Buzul Çağı’nda Hazar Gölü ile bağlantısı olan Aral’da canlı hayatın devamı için tuzlu sularda yaşayabilen kalkan balığı yetiştirilmeye başlandı. Bu sayede göl etrafında yaşayan insanların balıkçılık faaliyetinin devamı sağlanmaya hedeflendi. Ancak bu konuda da istenilen sonuca ulaşılamadı. Bugün artık dörtte üçü diğer bir deyişle yüzde 90’ı kuruyan Aral Gölü’nde artık fotoğrafçılar karaya oturmuş gemilerin fotoğrafını çekiyor.

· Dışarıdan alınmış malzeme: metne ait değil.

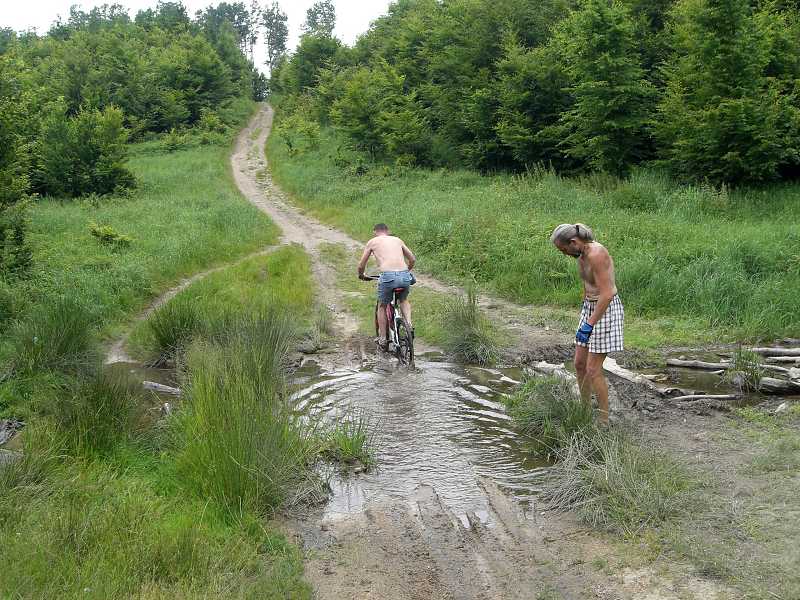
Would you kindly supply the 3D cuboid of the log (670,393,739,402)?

Develer, uçsuz bucaksız çölleşen arazide yol alıyor.
Hayalet kasabaya dönüştü
Karakalpakistan Cumhuriyeti’nin kuzeyinde yer alan Moynaq kasabasıysa Aral Gölü’nün güney kıyılarında balıkçılıkla geçimini sağlıyordu. Gölün çekilmesiyle dünyanın geri kalanından uzak ıssız bir hayalet kasabaya dönüştü. İlk başlarda Moynaqlı balıkçılar suların tekrardan yükseleceğine ve geçimlerini devam ettireceğini düşünmüşler. Ancak yıllar geçtikçe su çekilmeye devam etmiş… Bugünlerde kasabada yaşayan birçok insan iş aramak için Rusya ve Kazakistan’a gitmek zorunda kalıyor.
Geriye kalan tek şey hastalık
Kentin nüfusunu hayvancılık yapan çobanlar, pamuk işçileri ve torunlarına bakan yaşlı insanlar oluşturuyor. Gitgide geçinmekte zorlanan kasaba sakinleri ayrıca çeşitli sağlık sorunlarıyla karşı karşıya kalıyor.
Pamuk üretiminde kullanılan böcek ilaçları ve gübreler deniz tabanını aşırı derecede kirletmesi sonucu kanser, sağlıksız doğum, solunum bozuklukları gibi sağlık sorunlarına neden oluyor. Bölgedeki özofagus (yemek borusu kanseri) oranı dünya ortalamasından 25 kat fazla…
Umutları her zaman var
Moynaq’ta yaşayanlar gelecekleri adına ufak da olsa umut taşıyor. 2003 yılında Kazakistan Dünya Bankası’nın yardımıyla suyu geri getirmek adına Kuzey Aral Gölü restorasyon projesine başlanıyor ve bugün balıkçılık eskisi kadar olmasa da yapılmaya devam ediyor. Zamanla kullandıkları teknelerin Aral Denizi’ni süsleyeceklerine inanıyorlar.